TASK GOAL. Those lines of the records that contain "truck" are to be located and copied.

[Page-level text extractions]
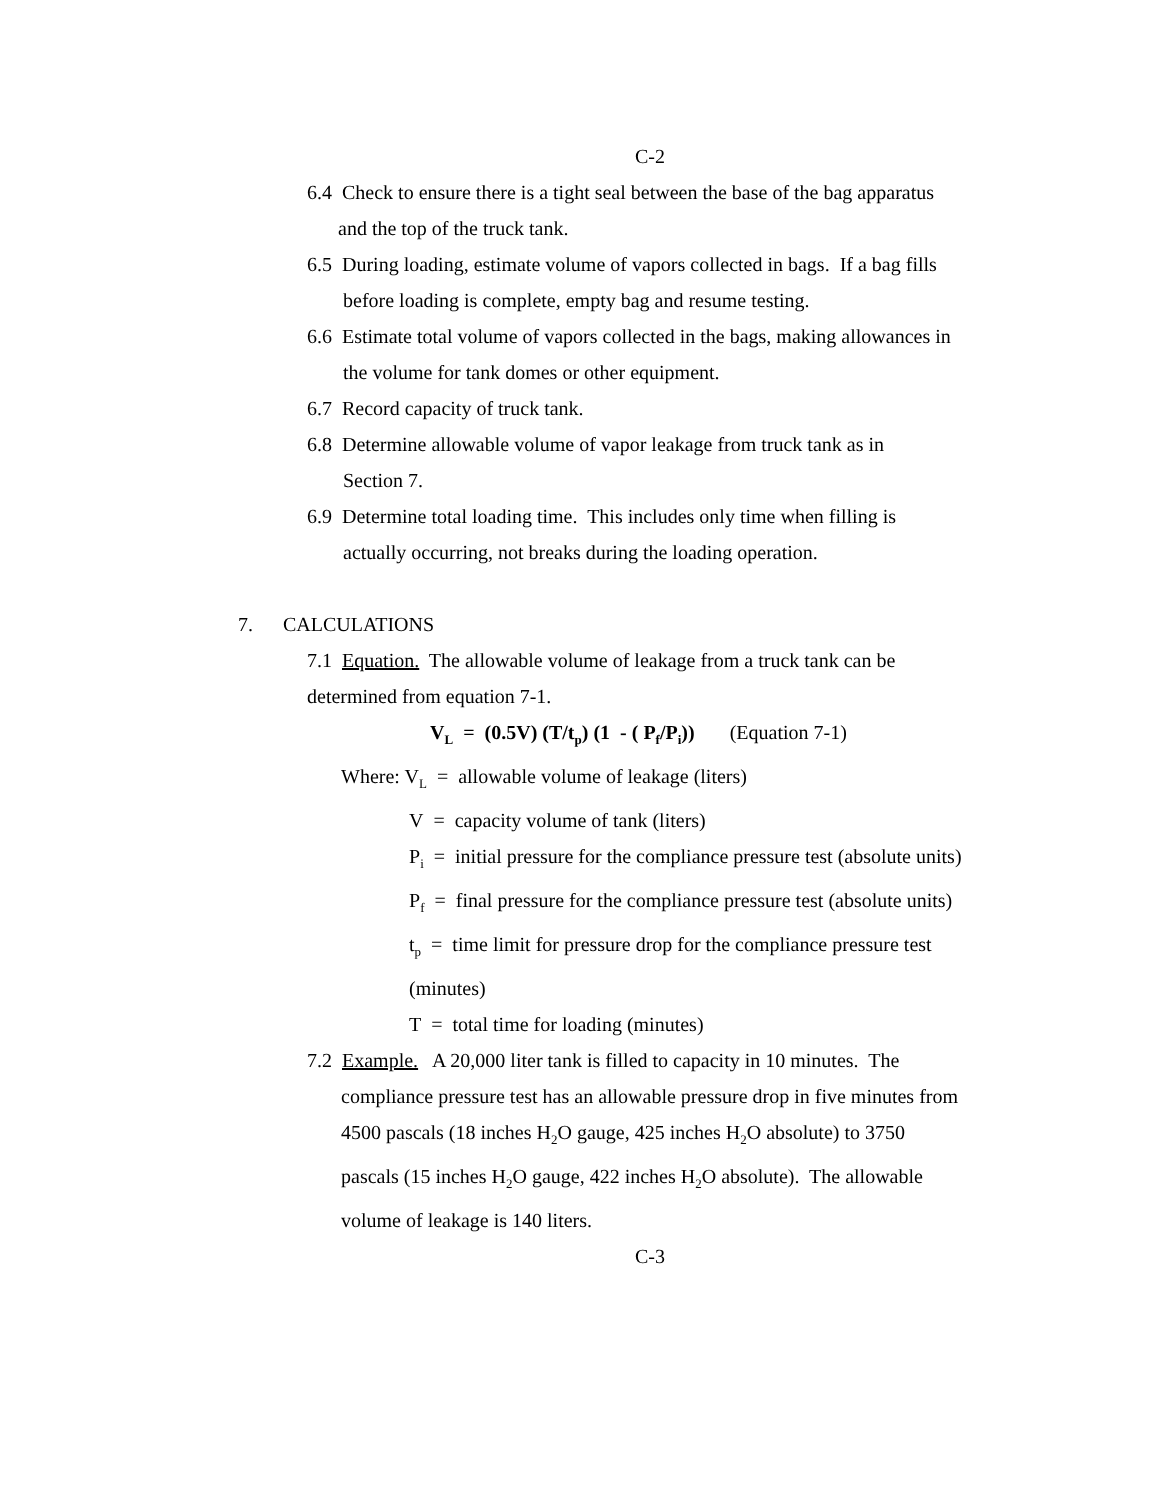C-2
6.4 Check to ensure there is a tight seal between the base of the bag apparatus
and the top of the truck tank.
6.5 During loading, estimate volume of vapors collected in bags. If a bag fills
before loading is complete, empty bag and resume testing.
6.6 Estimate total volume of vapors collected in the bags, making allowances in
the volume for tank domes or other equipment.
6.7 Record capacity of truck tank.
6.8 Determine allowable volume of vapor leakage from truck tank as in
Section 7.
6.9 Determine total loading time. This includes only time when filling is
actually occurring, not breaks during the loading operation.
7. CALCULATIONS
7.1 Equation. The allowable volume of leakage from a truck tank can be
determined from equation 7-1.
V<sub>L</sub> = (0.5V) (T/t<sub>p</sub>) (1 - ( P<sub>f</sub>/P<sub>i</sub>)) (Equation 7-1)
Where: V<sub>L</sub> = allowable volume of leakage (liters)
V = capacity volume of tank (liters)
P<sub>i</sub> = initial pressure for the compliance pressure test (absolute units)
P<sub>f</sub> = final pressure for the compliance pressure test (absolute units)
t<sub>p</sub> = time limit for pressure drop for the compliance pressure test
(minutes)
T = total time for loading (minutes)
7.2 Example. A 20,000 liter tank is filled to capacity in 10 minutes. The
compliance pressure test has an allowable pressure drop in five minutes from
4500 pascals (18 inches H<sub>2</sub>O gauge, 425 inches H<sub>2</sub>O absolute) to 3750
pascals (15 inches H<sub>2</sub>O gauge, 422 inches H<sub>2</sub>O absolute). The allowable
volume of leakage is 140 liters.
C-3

REPLY.
and the top of the truck tank.
6.7 Record capacity of truck tank.
6.8 Determine allowable volume of vapor leakage from truck tank as in
7.1 Equation. The allowable volume of leakage from a truck tank can be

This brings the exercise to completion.